Before he lifted the curtain to reveal a sad drama within worship assemblies, James had described three actions characteristic of true godly devotion. The religious person bridles his or her tongue, cares for the disadvantaged and rejects the corrupting influences from the world.

Unfortunately, upon raising the curtain we perceive God’s people violating all three principles in their worship assemblies! Hearts infected with discrimination unleash unrestrained speech demeaning the disadvantaged.

As people enter the assembly, we watch as the poor such as widows, orphans and the under-compensated are verbally shuffled to the invisible margins of the room or to degrading seating. Meanwhile, from those orchestrating the social setting their hearts break forth in words offering privileged seating to those comfortable in life.

Many worldly contagions cultivate discrimination’s deadly disruption to a godly devotion. For example in that ancient culture, social events provided an opportunity for self-promotion and greater position. Hence the wealthy and powerful represented personal opportunity, while the socially disadvantaged became functionally invisible.
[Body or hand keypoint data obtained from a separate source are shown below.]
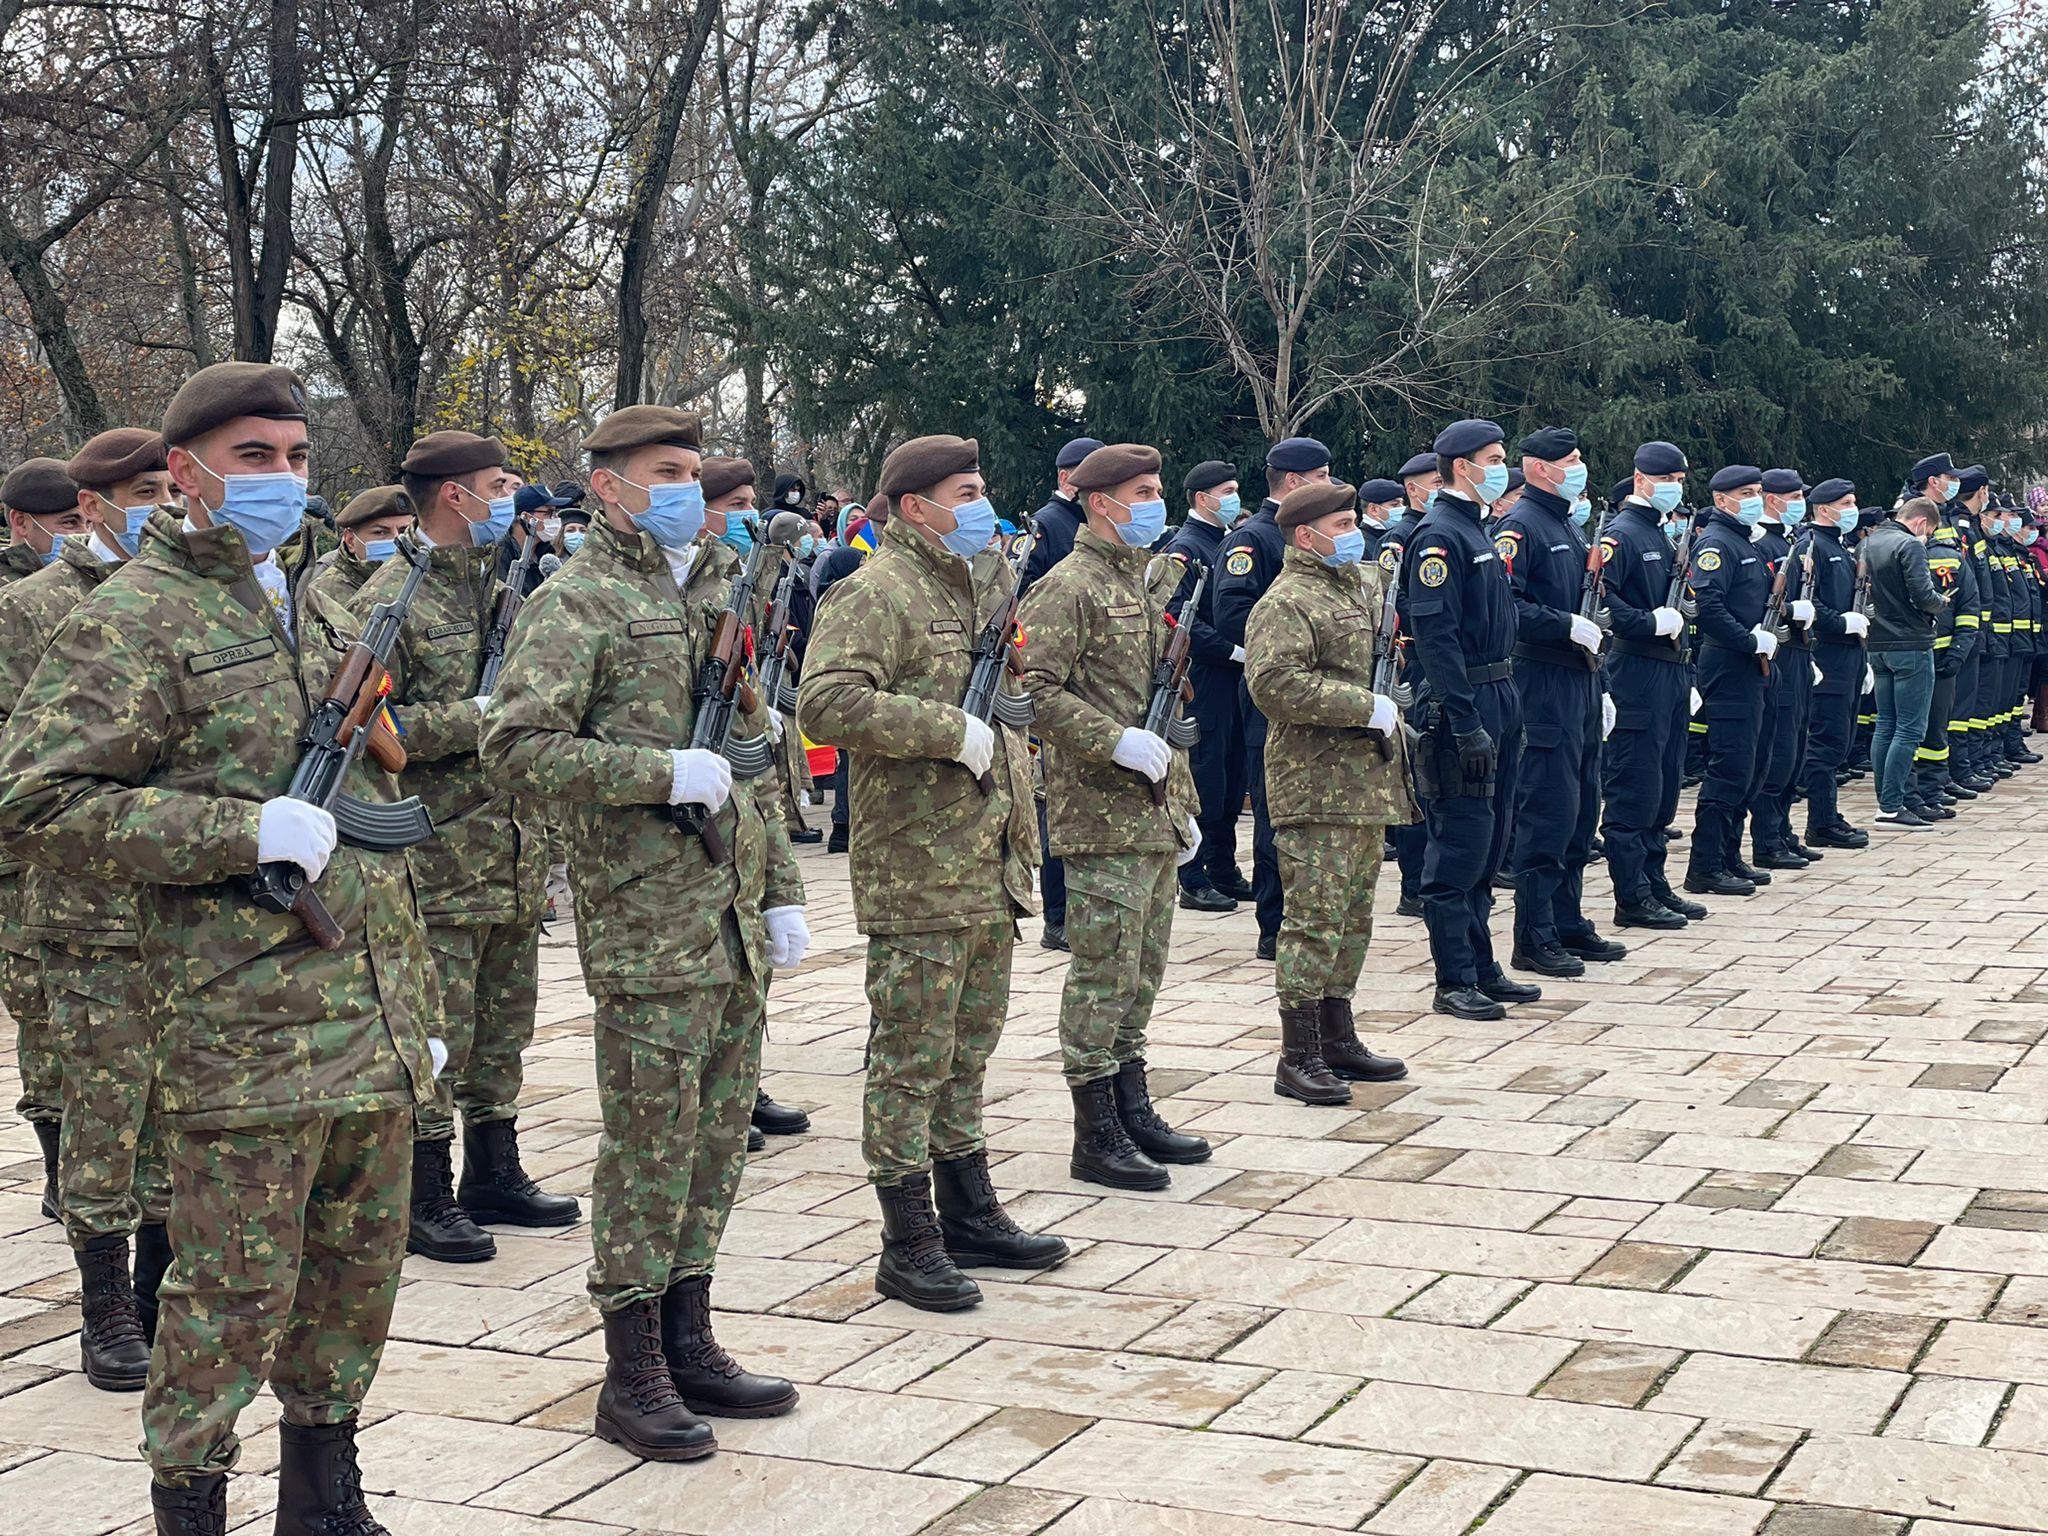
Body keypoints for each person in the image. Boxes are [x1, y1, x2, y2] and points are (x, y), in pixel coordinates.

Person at [0, 362, 440, 1534]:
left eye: (298, 458)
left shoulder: (320, 605)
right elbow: (35, 802)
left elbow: (375, 827)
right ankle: (189, 1504)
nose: (282, 480)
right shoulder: (134, 619)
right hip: (237, 1027)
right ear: (184, 472)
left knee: (353, 1279)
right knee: (230, 1294)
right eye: (255, 457)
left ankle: (322, 1497)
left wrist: (417, 997)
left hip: (369, 1012)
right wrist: (233, 830)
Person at [481, 404, 806, 1461]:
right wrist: (654, 773)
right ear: (608, 482)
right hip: (649, 921)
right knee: (649, 1149)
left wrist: (783, 887)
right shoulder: (578, 601)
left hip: (727, 916)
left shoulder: (712, 586)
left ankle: (688, 1334)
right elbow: (517, 748)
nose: (685, 488)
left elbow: (750, 757)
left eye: (691, 470)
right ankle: (630, 1372)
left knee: (715, 1143)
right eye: (664, 471)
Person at [799, 434, 1067, 1310]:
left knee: (970, 1044)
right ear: (917, 506)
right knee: (911, 1054)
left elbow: (1009, 684)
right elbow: (826, 702)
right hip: (915, 860)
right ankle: (906, 1237)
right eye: (969, 489)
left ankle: (968, 1206)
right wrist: (945, 729)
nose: (984, 503)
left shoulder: (984, 579)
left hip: (987, 854)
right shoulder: (873, 592)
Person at [356, 430, 580, 1265]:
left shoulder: (502, 585)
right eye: (498, 483)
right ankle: (424, 1192)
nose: (510, 496)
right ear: (456, 494)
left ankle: (495, 1169)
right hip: (438, 857)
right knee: (434, 1036)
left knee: (502, 1029)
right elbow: (371, 730)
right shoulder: (389, 598)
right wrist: (475, 719)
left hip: (512, 848)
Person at [0, 430, 169, 1392]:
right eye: (141, 493)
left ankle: (158, 1291)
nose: (162, 508)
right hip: (80, 898)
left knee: (176, 1111)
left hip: (186, 901)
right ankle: (106, 1311)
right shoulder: (29, 611)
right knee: (105, 1111)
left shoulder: (193, 598)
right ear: (94, 501)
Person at [1019, 442, 1210, 1190]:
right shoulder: (1068, 587)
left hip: (1152, 810)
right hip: (1098, 810)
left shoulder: (1135, 583)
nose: (1155, 503)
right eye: (1145, 491)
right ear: (1102, 502)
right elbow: (1034, 688)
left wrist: (1182, 802)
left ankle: (1132, 1105)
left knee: (1143, 969)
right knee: (1102, 972)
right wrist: (1112, 740)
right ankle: (1093, 1130)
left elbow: (1162, 705)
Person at [1244, 479, 1413, 1104]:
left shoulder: (1357, 588)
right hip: (1313, 783)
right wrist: (1360, 705)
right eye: (1342, 526)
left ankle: (1338, 1034)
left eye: (1352, 523)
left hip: (1362, 782)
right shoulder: (1288, 601)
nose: (1355, 534)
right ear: (1306, 536)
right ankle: (1299, 1054)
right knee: (1313, 919)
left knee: (1352, 916)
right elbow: (1272, 685)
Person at [1400, 420, 1537, 1021]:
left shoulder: (1475, 529)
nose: (1502, 468)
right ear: (1460, 465)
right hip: (1465, 704)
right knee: (1458, 846)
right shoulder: (1439, 536)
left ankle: (1481, 965)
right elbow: (1436, 637)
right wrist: (1462, 720)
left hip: (1499, 694)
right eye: (1494, 458)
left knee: (1491, 841)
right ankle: (1452, 977)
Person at [1492, 428, 1622, 977]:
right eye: (1570, 460)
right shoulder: (1519, 526)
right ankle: (1534, 934)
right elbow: (1507, 607)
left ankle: (1567, 921)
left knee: (1579, 810)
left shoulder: (1567, 522)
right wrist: (1564, 624)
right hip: (1542, 682)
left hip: (1580, 683)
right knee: (1547, 812)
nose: (1580, 467)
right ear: (1541, 469)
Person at [0, 456, 88, 1219]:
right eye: (64, 527)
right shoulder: (16, 606)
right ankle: (61, 1169)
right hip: (20, 851)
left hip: (90, 839)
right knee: (41, 1008)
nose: (79, 536)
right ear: (20, 525)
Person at [1215, 437, 1332, 960]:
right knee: (1275, 810)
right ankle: (1274, 922)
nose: (1329, 485)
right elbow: (1232, 614)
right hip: (1275, 697)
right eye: (1322, 476)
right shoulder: (1256, 540)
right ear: (1293, 482)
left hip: (1322, 698)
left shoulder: (1312, 539)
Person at [1599, 444, 1706, 929]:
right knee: (1636, 784)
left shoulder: (1662, 535)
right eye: (1667, 479)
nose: (1675, 488)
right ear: (1641, 479)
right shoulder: (1619, 536)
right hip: (1637, 669)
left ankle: (1654, 881)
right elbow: (1601, 604)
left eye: (1680, 480)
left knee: (1663, 783)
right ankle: (1631, 895)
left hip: (1669, 670)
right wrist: (1647, 621)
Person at [1019, 436, 1102, 951]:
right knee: (1054, 801)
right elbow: (1026, 597)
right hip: (1058, 674)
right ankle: (1057, 916)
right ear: (1069, 478)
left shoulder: (1089, 525)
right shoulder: (1049, 525)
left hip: (1092, 680)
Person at [1683, 466, 1779, 895]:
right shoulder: (1717, 542)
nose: (1756, 498)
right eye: (1746, 492)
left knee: (1750, 768)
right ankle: (1704, 865)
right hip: (1728, 663)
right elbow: (1709, 606)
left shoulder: (1744, 540)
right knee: (1730, 766)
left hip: (1749, 663)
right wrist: (1747, 640)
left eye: (1758, 491)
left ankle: (1728, 855)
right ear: (1722, 500)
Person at [1162, 459, 1251, 910]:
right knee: (1205, 775)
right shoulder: (1186, 547)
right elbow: (1179, 617)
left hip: (1233, 677)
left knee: (1233, 775)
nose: (1235, 497)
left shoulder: (1228, 541)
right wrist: (1232, 651)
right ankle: (1192, 874)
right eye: (1228, 490)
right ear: (1203, 499)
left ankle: (1222, 865)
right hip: (1206, 676)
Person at [1745, 469, 1818, 868]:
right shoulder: (1761, 543)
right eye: (1791, 496)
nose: (1797, 503)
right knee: (1778, 752)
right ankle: (1767, 838)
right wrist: (1792, 610)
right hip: (1777, 655)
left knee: (1795, 752)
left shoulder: (1791, 541)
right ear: (1772, 500)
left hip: (1799, 655)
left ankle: (1784, 830)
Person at [1381, 451, 1441, 919]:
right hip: (1414, 665)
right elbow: (1390, 600)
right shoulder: (1399, 539)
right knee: (1418, 776)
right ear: (1413, 490)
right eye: (1432, 482)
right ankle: (1414, 883)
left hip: (1440, 666)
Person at [1863, 496, 1948, 827]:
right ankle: (1892, 804)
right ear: (1921, 523)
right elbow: (1923, 595)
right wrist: (1942, 602)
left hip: (1877, 642)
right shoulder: (1910, 545)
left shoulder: (1868, 543)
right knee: (1911, 727)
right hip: (1910, 643)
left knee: (1885, 723)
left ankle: (1886, 801)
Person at [1799, 479, 1872, 849]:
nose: (1852, 508)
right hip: (1826, 654)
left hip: (1848, 656)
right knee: (1825, 742)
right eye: (1846, 503)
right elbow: (1807, 605)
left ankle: (1827, 815)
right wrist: (1842, 623)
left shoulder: (1839, 548)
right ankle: (1821, 821)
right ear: (1824, 509)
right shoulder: (1811, 546)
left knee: (1839, 741)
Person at [296, 483, 414, 630]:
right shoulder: (321, 598)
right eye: (380, 532)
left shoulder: (423, 580)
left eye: (404, 531)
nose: (397, 540)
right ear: (351, 540)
Thus James’ words. “Have you not made distinctions among yourselves and become judges with evil motives?” (James 2:4).

Of course, the unspoken beliefs, values and goals behind the many forms of discriminatory behavior are numerous: Life is measured by what we possess, our success involves having more, some people are more valuable than others, God is only concerned about my ethnic grouping, what matters is saving my life by gaining the world, and so forth.
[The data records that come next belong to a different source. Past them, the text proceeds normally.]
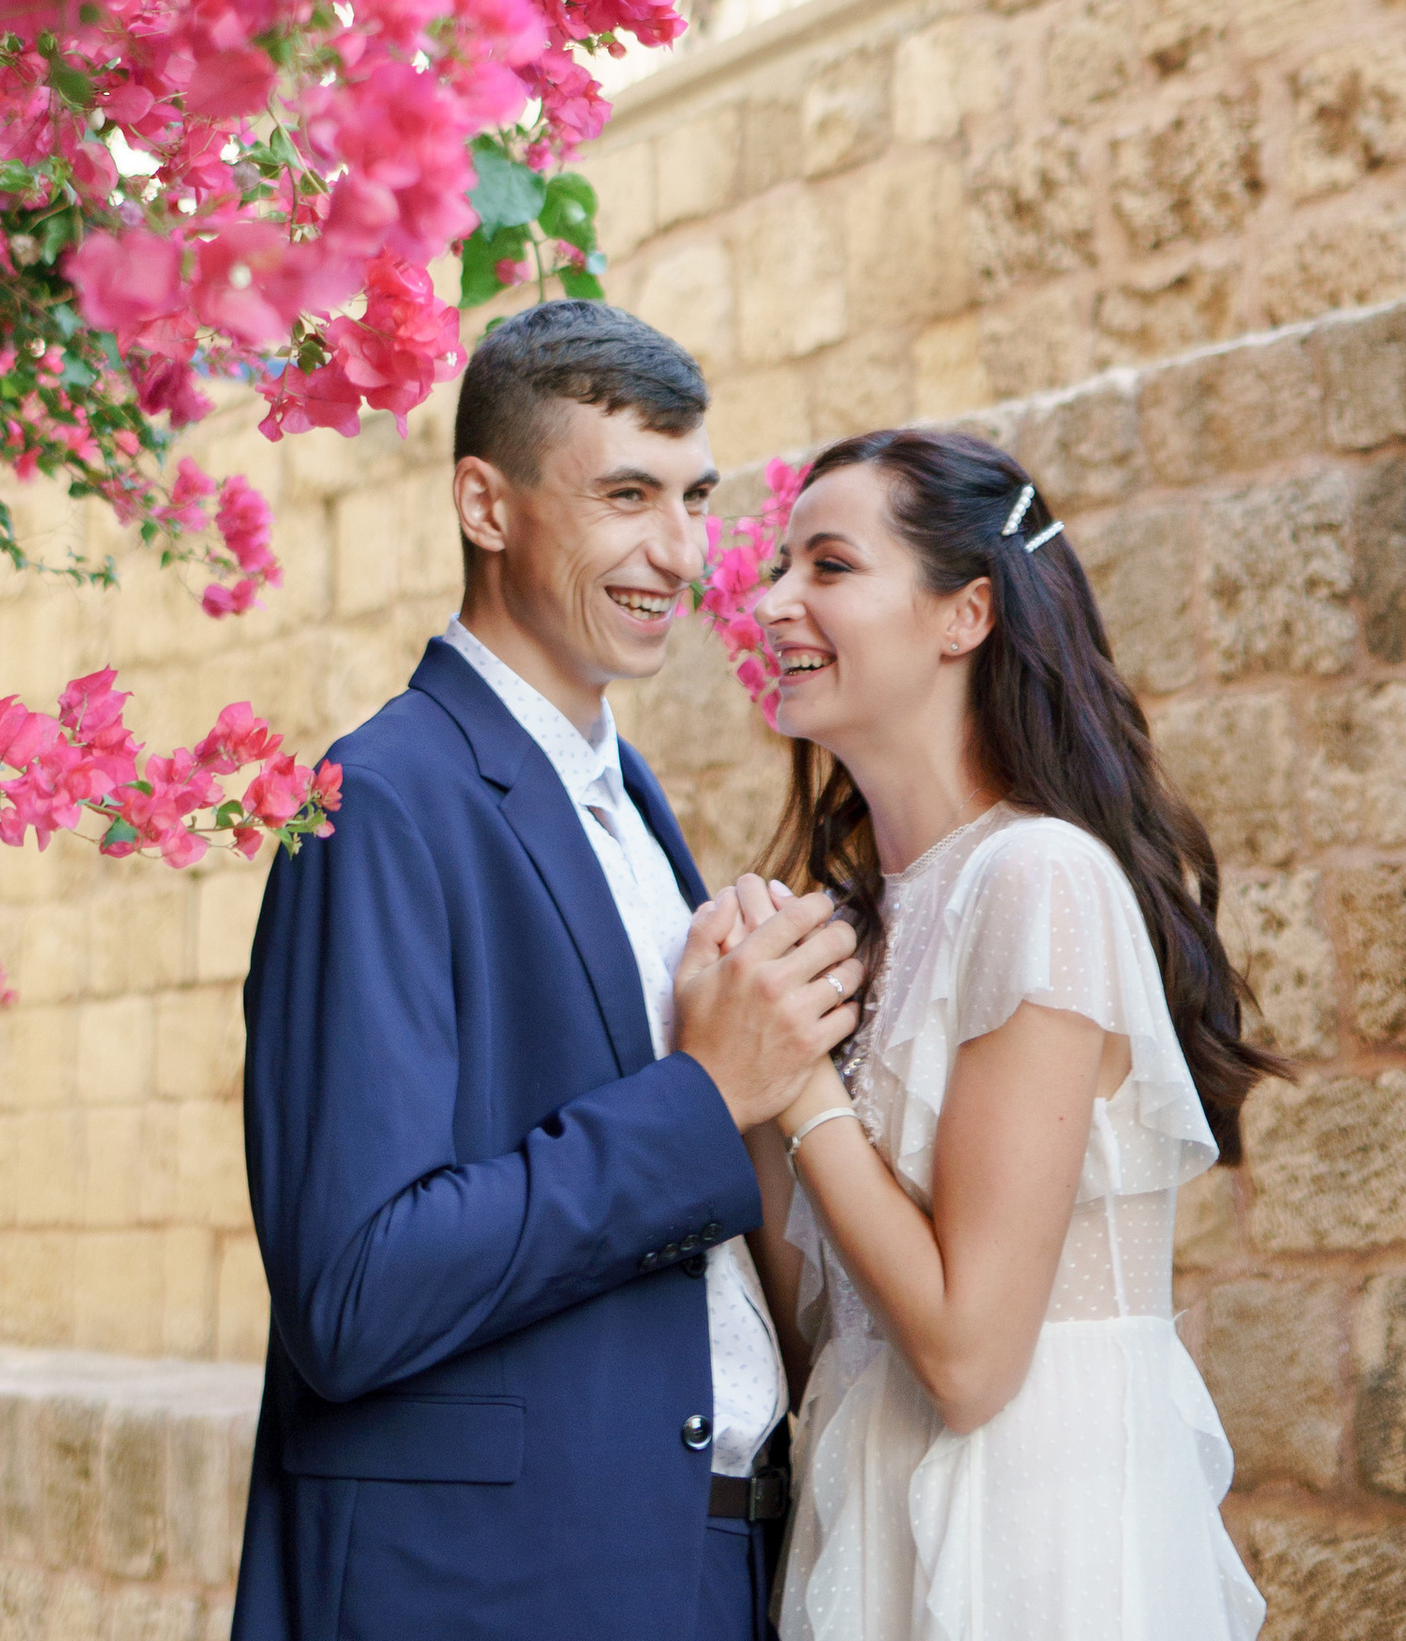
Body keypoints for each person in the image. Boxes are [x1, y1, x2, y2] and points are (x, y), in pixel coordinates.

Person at [231, 296, 862, 1641]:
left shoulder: (631, 802)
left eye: (695, 497)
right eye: (626, 493)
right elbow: (355, 1292)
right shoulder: (383, 800)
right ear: (486, 503)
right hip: (497, 1586)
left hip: (709, 1567)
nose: (680, 553)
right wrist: (703, 1099)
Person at [708, 424, 1279, 1641]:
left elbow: (968, 1360)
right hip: (866, 1514)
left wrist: (805, 1090)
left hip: (1032, 1535)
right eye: (780, 567)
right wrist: (742, 1061)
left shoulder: (1039, 883)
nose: (772, 603)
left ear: (963, 614)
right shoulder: (862, 920)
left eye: (828, 567)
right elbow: (824, 1327)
From beginning to end, Luke’s portrayal of Jesus’ story reveals God overturning such worldly prejudices (Luke 2:10-14,30-32; 24:44-48). Jesus’ ministry involved multi-pronged teachings and demonstrations of kingdom and discipleship principles eliminating the seeds of favoritism (Luke 4:25-27; 9:23-26; 12:15-31; 16:10-15).

Just how important is it for God’s people to reject discrimination? Have we ever noticed how James’ comments on favoritism (James 2:1-7) immediately morph into commending love for others and pointing out that unless our faith is moved to action it is dead? (James 2:8-26).
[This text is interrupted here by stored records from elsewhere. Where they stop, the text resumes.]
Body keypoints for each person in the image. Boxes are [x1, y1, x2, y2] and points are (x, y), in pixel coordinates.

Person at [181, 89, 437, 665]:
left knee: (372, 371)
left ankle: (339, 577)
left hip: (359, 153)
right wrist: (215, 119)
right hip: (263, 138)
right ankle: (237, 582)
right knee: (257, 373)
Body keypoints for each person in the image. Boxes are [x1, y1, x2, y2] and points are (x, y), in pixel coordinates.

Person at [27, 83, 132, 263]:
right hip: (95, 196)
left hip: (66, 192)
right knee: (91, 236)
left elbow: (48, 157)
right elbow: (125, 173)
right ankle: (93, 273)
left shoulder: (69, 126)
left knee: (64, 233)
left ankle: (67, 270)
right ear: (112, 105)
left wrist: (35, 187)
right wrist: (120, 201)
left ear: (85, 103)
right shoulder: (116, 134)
Does scripture offer us any hope if we insist on stubbornly hanging onto prejudice while seeking to serve God? How much hope is there in a dead faith?

Yet, James envisioned hope in the possibility of transformation. Hope exists for those who humbly open their hearts to being shaped by God’s word. The commands James issued expect the possibility of repentance and obedience. The transformative work of God to give people new birth into being a kind of first fruits of his creation is more powerful than the corrupting influences of the world. Change is possible for God’s people.

My brothers, show no partiality as you hold the faith in our Lord Jesus Christ, the Lord of glory. James 2:1

Speak and act as those who will be judged by a law that gives freedom. James 2:12

The questions for us become: Are we humble before God? Will we banish any prejudice that desires to reside in our hearts by putting faith into loving action?